If you think that your firm is insolvent, you may need to consider ceasing to trade. If you do decide to cease trading, take the following actions.
- Inform HM Revenue and Customs (HMRC) for income tax purposes. You will need to complete a final tax return. This cannot normally be done until the 5 April after the date the firm ceases trading. If you have an arrangement in place to pay your income tax, tell HMRC about this when you inform them that you have ceased trading. This is because you may not be able to continue making the agreed payments. If necessary, renegotiate your payments based on your new circumstances. It is usually easier to negotiate an arrangement to repay income tax after you have ceased trading. Contact us for advice.

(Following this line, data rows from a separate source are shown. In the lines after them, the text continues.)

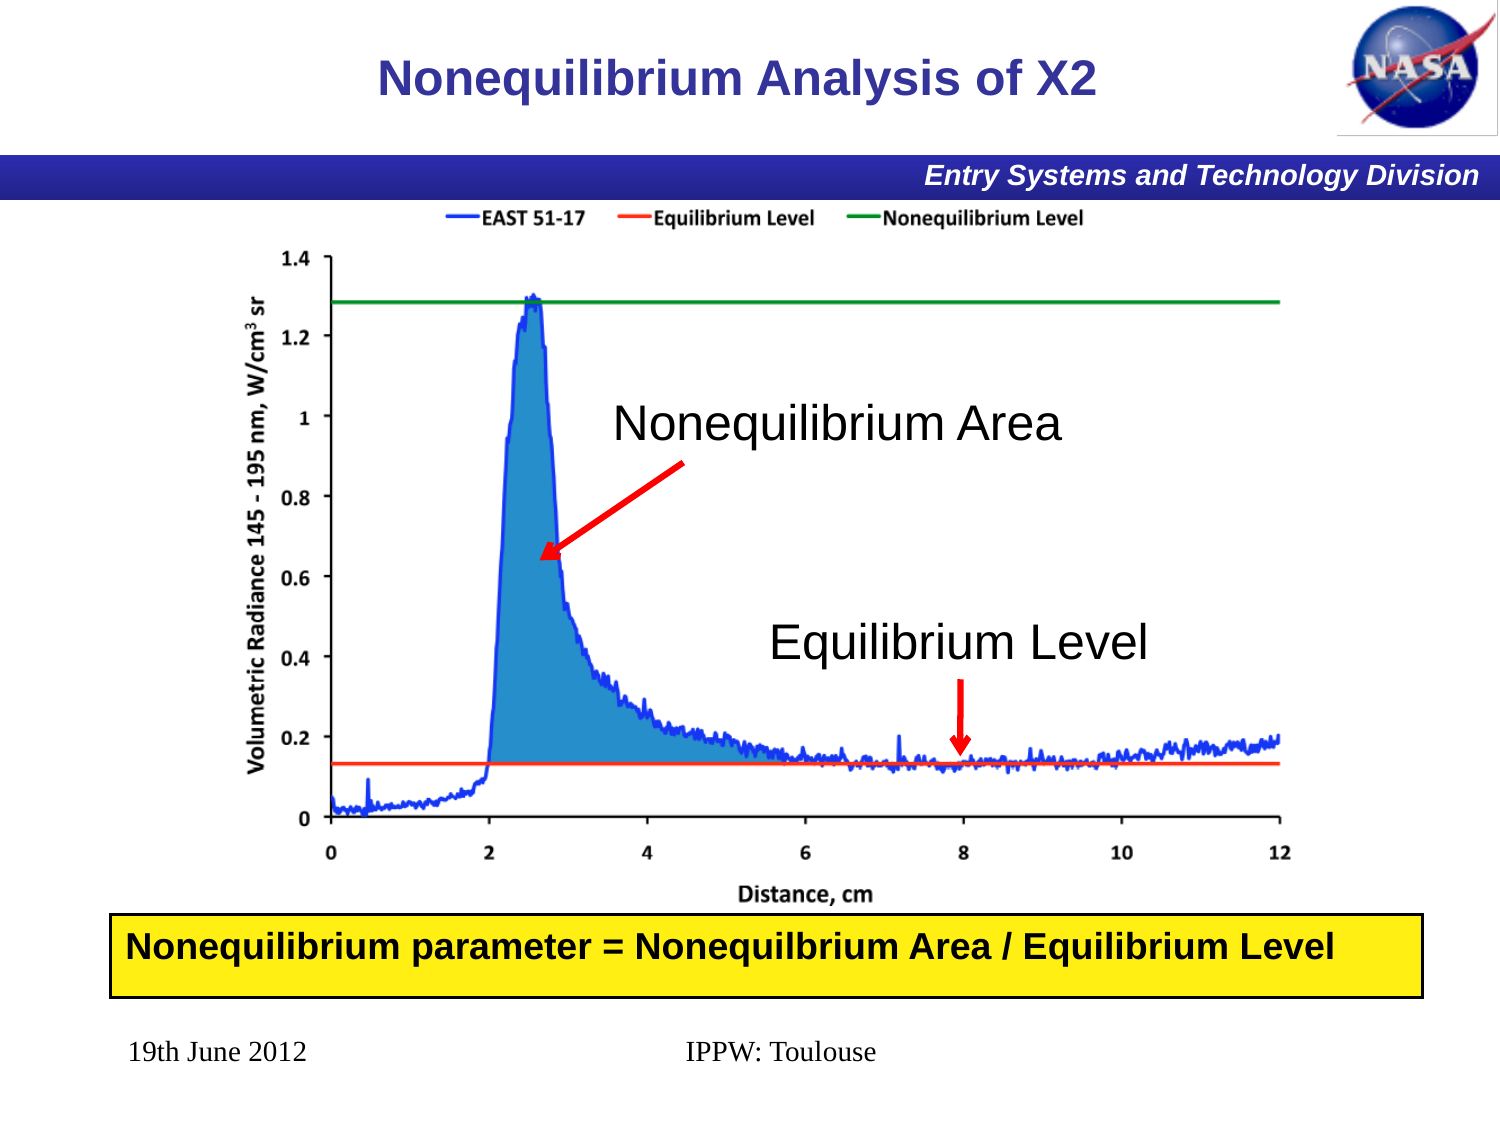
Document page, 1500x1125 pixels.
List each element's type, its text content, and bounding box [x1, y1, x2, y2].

picture [241, 208, 1295, 907]
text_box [539, 462, 684, 561]
picture [1376, 0, 1500, 138]
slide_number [112, 1024, 426, 1101]
list Nonequilibrium parameter = Nonequilbrium Area / Equilibrium Level [110, 914, 1424, 999]
footer IPPW: Toulouse [512, 1024, 1051, 1101]
title Nonequilibrium Analysis of X2 [99, 0, 1376, 151]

- If you are registered for VAT, you also need to inform the VAT department at HMRC that you have ceased trading. You will need to ‘de-register’ for VAT and complete a final return. It is usually easier to negotiate an arrangement to repay VAT after you have ceased trading. Contact us for advice.
If you cannot pay your accountant to complete your final accounts, contact us for advice.
If the partnership still has debts after it ceases trading, you will still be liable to pay the debts. Contact us for advice on how you may be able to deal with these debts. You can also see our Ways to clear your debt fact sheet for more information.
If you are on a low income and you need further help with personal tax issues, contact TaxAid. TaxAid is an independent charity. See Useful contacts at the end of this fact sheet.
See our Income tax debt fact sheet for more information.
Bankruptcy may be a good solution for you if you are not able to repay your debt and you have little or no assets. Most debts are included in bankruptcy and are written off when bankruptcy ends. Any valuable assets that you own can be sold to raise money to pay your creditors.
If all the partners in your firm are in agreement about ending the business partnership, you may be able to consider applying for a partnership bankruptcy. This involves all partners making a joint application to court to be made bankrupt. If the court agrees to make a bankruptcy order for all of the partners, an ‘official receiver’ will be appointed to deal with the bankruptcy. The official receiver will also be allowed to wind up the partnership business, which will involve:
- selling any business assets;
- collecting money owed to the partnership;
- closing the business; and
- distributing any funds to the firm’s creditors.
If the business has already ceased trading, you may still apply for a partnership bankruptcy if the business traded in the three years before the date that you apply to the court.
The process for applying for a partnership bankruptcy is different to applying for an individual bankruptcy. If all of the partners in your firm want to apply for bankruptcy, the fee will be lower than the total fee if you all apply separately for your own bankruptcy. Contact us for advice on how to apply for partnership bankruptcy. You can also find more information on www.gov.uk, search for ‘how to wind up an insolvent partnership’.
A partnership bankruptcy will affect you as an individual as it does involve a bankruptcy order being made against you personally. For information on bankruptcy and how it can affect you, see our Bankruptcy fact sheet.
Applying for your own bankruptcy only
If bankruptcy is not suitable for the other partners in your firm, you can apply for your own bankruptcy. If you are made bankrupt, any outstanding business debts will still be owed by the partners in the firm who have not become bankrupt and assets owned by the partnership could also be at risk. If there is no partnership agreement specifying what happens in the event of one partner going bankrupt, the partnership will usually have to be closed.